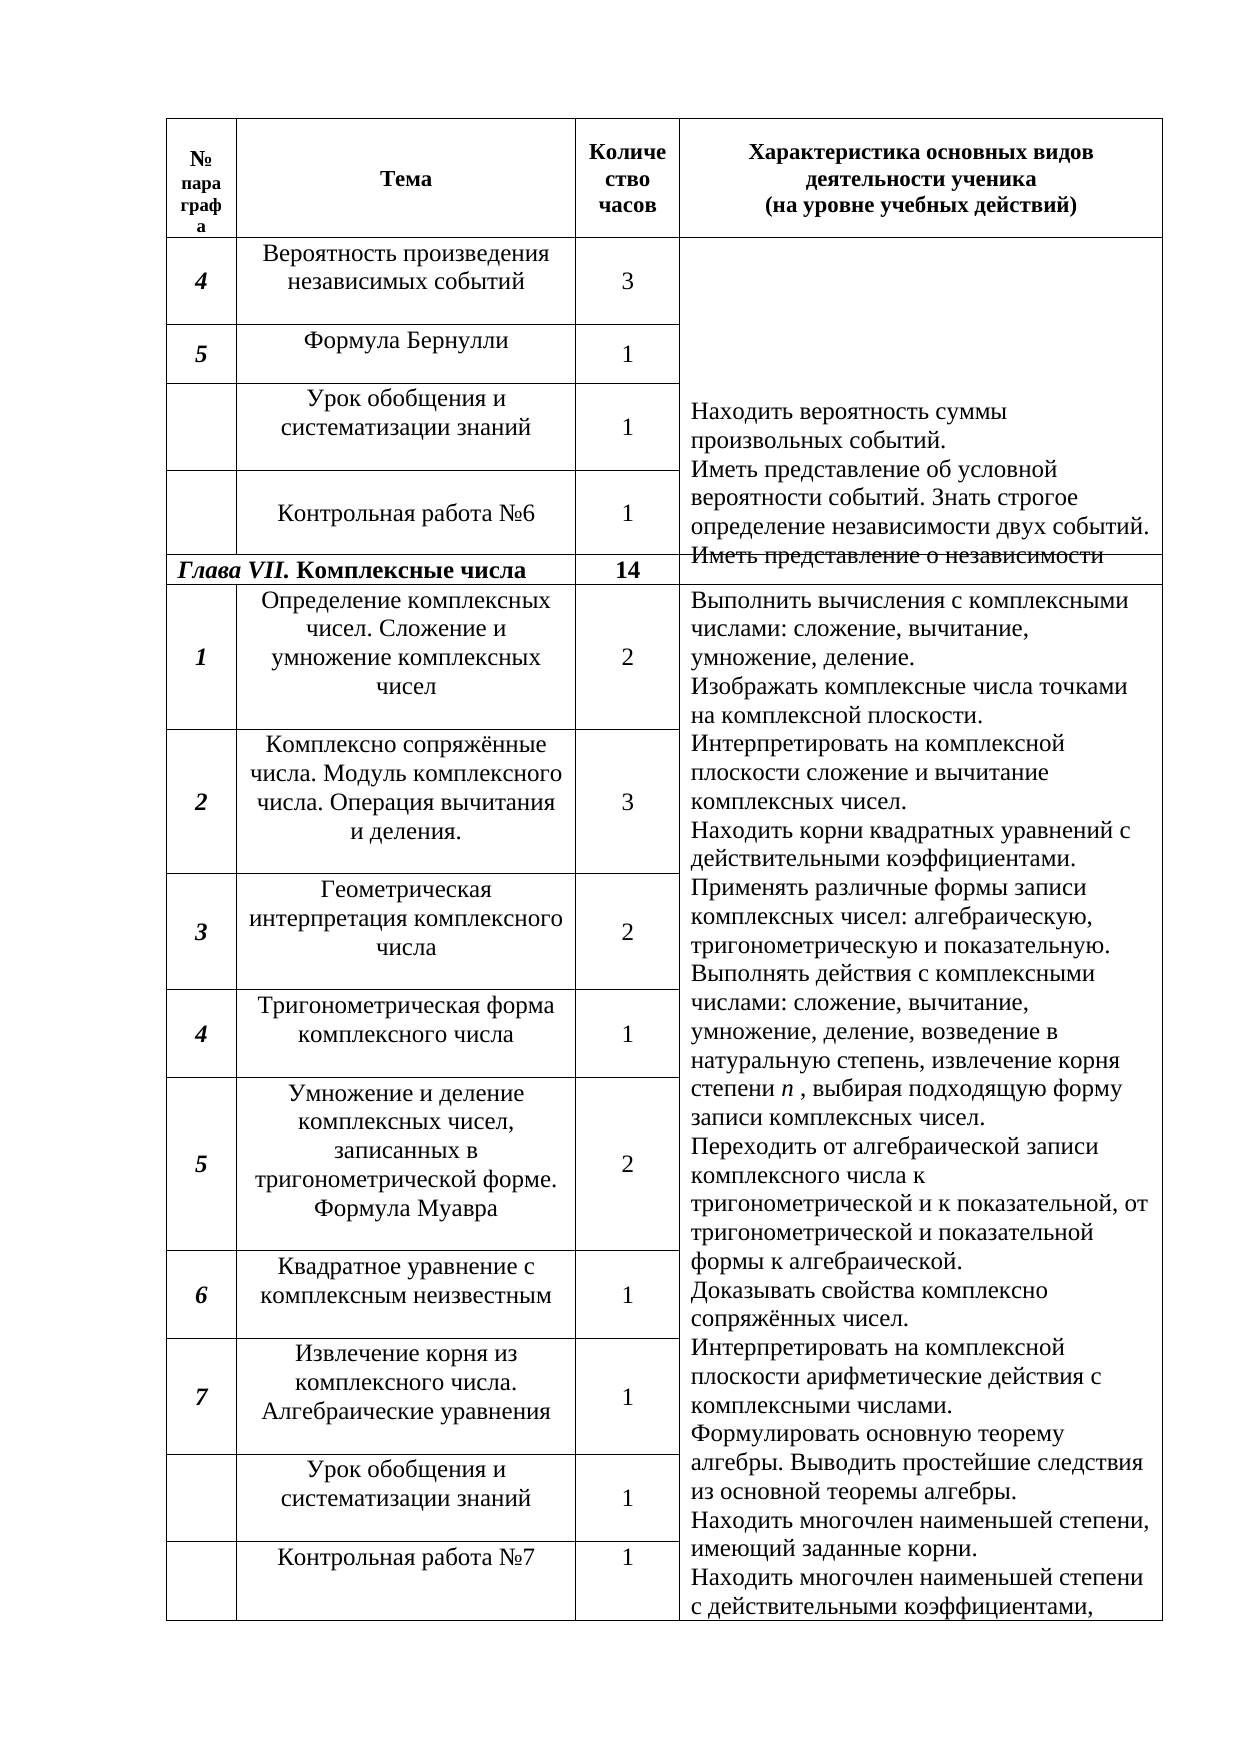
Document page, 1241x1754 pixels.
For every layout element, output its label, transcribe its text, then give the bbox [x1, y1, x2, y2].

table_cell 1 [576, 1251, 679, 1337]
table_cell Контрольная работа №6 [237, 471, 575, 554]
table_header Количество часов [576, 119, 679, 237]
table_cell Контрольная работа №7 [237, 1542, 575, 1620]
table_cell Урок обобщения и систематизации знаний [237, 384, 575, 470]
table_cell 6 [167, 1251, 236, 1337]
table_cell Геометрическая интерпретация комплексного числа [237, 874, 575, 989]
table_header Тема [237, 119, 575, 237]
table_cell Тригонометрическая форма комплексного числа [237, 990, 575, 1077]
table_cell Квадратное уравнение с комплексным неизвестным [237, 1251, 575, 1337]
table_cell 1 [576, 1339, 679, 1453]
table_cell [167, 1455, 236, 1541]
table_cell Вероятность произведения независимых событий [237, 238, 575, 324]
table_header Характеристика основных видов деятельности ученика (на уровне учебных действий) [680, 119, 1162, 237]
table_cell 2 [576, 1078, 679, 1250]
table_cell [680, 555, 1162, 584]
table_cell Формула Бернулли [237, 325, 575, 382]
table_cell [167, 471, 236, 554]
table_cell 14 [576, 555, 679, 584]
table_cell 1 [576, 1455, 679, 1541]
table_cell 2 [167, 730, 236, 873]
table_cell 3 [576, 238, 679, 324]
table_cell 7 [167, 1339, 236, 1453]
table_cell 1 [576, 1542, 679, 1620]
table_cell 3 [167, 874, 236, 989]
table_cell 1 [576, 384, 679, 470]
table_header № параграфа [167, 119, 236, 237]
table_cell Извлечение корня из комплексного числа. Алгебраические уравнения [237, 1339, 575, 1453]
table_cell 5 [167, 325, 236, 382]
table_cell Глава VII. Комплексные числа [167, 555, 575, 584]
table_cell 1 [576, 471, 679, 554]
table_cell 2 [576, 874, 679, 989]
table_cell 3 [576, 730, 679, 873]
table_cell [167, 384, 236, 470]
table_cell 5 [167, 1078, 236, 1250]
table_cell 1 [167, 585, 236, 728]
table_cell Определение комплексных чисел. Сложение и умножение комплексных чисел [237, 585, 575, 728]
table_cell 4 [167, 990, 236, 1077]
table_cell Урок обобщения и систематизации знаний [237, 1455, 575, 1541]
table_cell 1 [576, 325, 679, 382]
table_cell 1 [576, 990, 679, 1077]
table_cell 2 [576, 585, 679, 728]
table_cell Умножение и деление комплексных чисел, записанных в тригонометрической форме. Формула Муавра [237, 1078, 575, 1250]
table_cell [167, 1542, 236, 1620]
table_cell Выполнить вычисления с комплексными числами: сложение, вычитание, умножение, деление. Изображать комплексные числа точками на комплексной плоскости. Интерпретировать на комплексной плоскости сложение и вычитание комплексных чисел. Находить корни квадратных уравнений с действительными коэффициентами. Применять различные формы записи комплексных чисел: алгебраическую, тригонометрическую и показательную. Выполнять действия с комплексными числами: сложение, вычитание, умножение, деление, возведение в натуральную степень, извлечение корня степени n , выбирая подходящую форму записи комплексных чисел. Переходить от алгебраической записи комплексного числа к тригонометрической и к показательной, от тригонометрической и показательной формы к алгебраической. Доказывать свойства комплексно сопряжённых чисел. Интерпретировать на комплексной плоскости арифметические действия с комплексными числами. Формулировать основную теорему алгебры. Выводить простейшие следствия из основной теоремы алгебры. Находить многочлен наименьшей степени, имеющий заданные корни. Находить многочлен наименьшей степени с действительными коэффициентами, имеющий заданные корни. [680, 585, 1162, 1620]
table_cell 4 [167, 238, 236, 324]
table_cell Комплексно сопряжённые числа. Модуль комплексного числа. Операция вычитания и деления. [237, 730, 575, 873]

WORK ITEM —
Report, as a bare number, how many lines above contain the string "Формула".

YOUR SOLUTION —
2